-- Work instruction --
Down to the last character, repeat the data that follows.
++++++++++
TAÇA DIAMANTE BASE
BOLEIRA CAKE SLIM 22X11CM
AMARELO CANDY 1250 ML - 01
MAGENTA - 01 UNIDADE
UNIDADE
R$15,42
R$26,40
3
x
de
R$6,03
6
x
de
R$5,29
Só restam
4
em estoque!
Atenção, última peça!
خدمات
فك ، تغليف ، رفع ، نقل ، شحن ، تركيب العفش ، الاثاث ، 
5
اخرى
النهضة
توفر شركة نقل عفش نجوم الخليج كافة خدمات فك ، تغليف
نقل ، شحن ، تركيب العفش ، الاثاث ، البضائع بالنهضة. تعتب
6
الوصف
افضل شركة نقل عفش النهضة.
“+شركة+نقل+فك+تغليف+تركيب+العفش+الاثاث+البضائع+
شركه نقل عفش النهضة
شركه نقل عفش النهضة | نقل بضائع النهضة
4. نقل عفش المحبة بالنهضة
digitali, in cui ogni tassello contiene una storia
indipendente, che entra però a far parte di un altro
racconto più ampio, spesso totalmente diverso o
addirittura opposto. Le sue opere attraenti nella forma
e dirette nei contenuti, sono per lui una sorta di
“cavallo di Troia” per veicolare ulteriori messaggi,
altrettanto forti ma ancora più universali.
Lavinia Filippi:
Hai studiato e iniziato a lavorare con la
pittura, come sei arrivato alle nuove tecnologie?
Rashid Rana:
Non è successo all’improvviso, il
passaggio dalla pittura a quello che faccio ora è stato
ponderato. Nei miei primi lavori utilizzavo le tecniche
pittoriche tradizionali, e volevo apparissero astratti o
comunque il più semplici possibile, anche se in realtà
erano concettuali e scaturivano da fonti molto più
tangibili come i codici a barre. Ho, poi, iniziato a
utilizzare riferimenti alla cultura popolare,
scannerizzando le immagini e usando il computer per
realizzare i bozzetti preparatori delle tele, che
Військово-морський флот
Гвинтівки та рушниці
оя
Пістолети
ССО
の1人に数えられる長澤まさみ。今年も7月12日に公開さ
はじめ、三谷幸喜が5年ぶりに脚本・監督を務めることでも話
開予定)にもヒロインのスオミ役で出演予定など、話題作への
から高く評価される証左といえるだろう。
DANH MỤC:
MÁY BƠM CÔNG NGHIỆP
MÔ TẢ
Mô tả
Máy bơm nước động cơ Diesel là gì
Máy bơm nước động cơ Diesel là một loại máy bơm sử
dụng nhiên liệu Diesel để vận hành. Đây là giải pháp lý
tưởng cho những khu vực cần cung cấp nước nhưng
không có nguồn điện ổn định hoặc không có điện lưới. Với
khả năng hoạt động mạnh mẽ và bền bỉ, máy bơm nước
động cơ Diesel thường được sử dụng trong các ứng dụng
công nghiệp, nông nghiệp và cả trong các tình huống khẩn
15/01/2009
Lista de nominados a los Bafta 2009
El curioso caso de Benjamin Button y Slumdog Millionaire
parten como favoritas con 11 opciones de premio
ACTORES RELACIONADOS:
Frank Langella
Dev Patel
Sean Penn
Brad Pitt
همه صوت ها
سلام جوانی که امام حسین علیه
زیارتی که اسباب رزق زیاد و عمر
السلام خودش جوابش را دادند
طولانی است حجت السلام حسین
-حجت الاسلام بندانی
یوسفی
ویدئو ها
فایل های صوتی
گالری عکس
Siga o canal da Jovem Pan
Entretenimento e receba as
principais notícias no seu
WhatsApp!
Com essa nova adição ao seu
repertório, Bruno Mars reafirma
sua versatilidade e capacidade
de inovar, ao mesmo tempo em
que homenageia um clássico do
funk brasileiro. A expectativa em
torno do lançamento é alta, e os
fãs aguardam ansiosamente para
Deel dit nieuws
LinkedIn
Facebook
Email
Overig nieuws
++++++++++
-- Expected output --
TAÇA DIAMANTE BASE
BOLEIRA CAKE SLIM 22X11CM
AMARELO CANDY 1250 ML - 01
MAGENTA - 01 UNIDADE
UNIDADE
R$15,42
R$26,40
3
x
de
R$6,03
6
x
de
R$5,29
Só restam
4
em estoque!
Atenção, última peça!
خدمات
فك ، تغليف ، رفع ، نقل ، شحن ، تركيب العفش ، الاثاث ، 
5
اخرى
النهضة
توفر شركة نقل عفش نجوم الخليج كافة خدمات فك ، تغليف
نقل ، شحن ، تركيب العفش ، الاثاث ، البضائع بالنهضة. تعتب
6
الوصف
افضل شركة نقل عفش النهضة.
“+شركة+نقل+فك+تغليف+تركيب+العفش+الاثاث+البضائع+
شركه نقل عفش النهضة
شركه نقل عفش النهضة | نقل بضائع النهضة
4. نقل عفش المحبة بالنهضة
digitali, in cui ogni tassello contiene una storia
indipendente, che entra però a far parte di un altro
racconto più ampio, spesso totalmente diverso o
addirittura opposto. Le sue opere attraenti nella forma
e dirette nei contenuti, sono per lui una sorta di
“cavallo di Troia” per veicolare ulteriori messaggi,
altrettanto forti ma ancora più universali.
Lavinia Filippi:
Hai studiato e iniziato a lavorare con la
pittura, come sei arrivato alle nuove tecnologie?
Rashid Rana:
Non è successo all’improvviso, il
passaggio dalla pittura a quello che faccio ora è stato
ponderato. Nei miei primi lavori utilizzavo le tecniche
pittoriche tradizionali, e volevo apparissero astratti o
comunque il più semplici possibile, anche se in realtà
erano concettuali e scaturivano da fonti molto più
tangibili come i codici a barre. Ho, poi, iniziato a
utilizzare riferimenti alla cultura popolare,
scannerizzando le immagini e usando il computer per
realizzare i bozzetti preparatori delle tele, che
Військово-морський флот
Гвинтівки та рушниці
оя
Пістолети
ССО
の1人に数えられる長澤まさみ。今年も7月12日に公開さ
はじめ、三谷幸喜が5年ぶりに脚本・監督を務めることでも話
開予定)にもヒロインのスオミ役で出演予定など、話題作への
から高く評価される証左といえるだろう。
DANH MỤC:
MÁY BƠM CÔNG NGHIỆP
MÔ TẢ
Mô tả
Máy bơm nước động cơ Diesel là gì
Máy bơm nước động cơ Diesel là một loại máy bơm sử
dụng nhiên liệu Diesel để vận hành. Đây là giải pháp lý
tưởng cho những khu vực cần cung cấp nước nhưng
không có nguồn điện ổn định hoặc không có điện lưới. Với
khả năng hoạt động mạnh mẽ và bền bỉ, máy bơm nước
động cơ Diesel thường được sử dụng trong các ứng dụng
công nghiệp, nông nghiệp và cả trong các tình huống khẩn
15/01/2009
Lista de nominados a los Bafta 2009
El curioso caso de Benjamin Button y Slumdog Millionaire
parten como favoritas con 11 opciones de premio
ACTORES RELACIONADOS:
Frank Langella
Dev Patel
Sean Penn
Brad Pitt
همه صوت ها
سلام جوانی که امام حسین علیه
زیارتی که اسباب رزق زیاد و عمر
السلام خودش جوابش را دادند
طولانی است حجت السلام حسین
-حجت الاسلام بندانی
یوسفی
ویدئو ها
فایل های صوتی
گالری عکس
Siga o canal da Jovem Pan
Entretenimento e receba as
principais notícias no seu
WhatsApp!
Com essa nova adição ao seu
repertório, Bruno Mars reafirma
sua versatilidade e capacidade
de inovar, ao mesmo tempo em
que homenageia um clássico do
funk brasileiro. A expectativa em
torno do lançamento é alta, e os
fãs aguardam ansiosamente para
Deel dit nieuws
LinkedIn
Facebook
Email
Overig nieuws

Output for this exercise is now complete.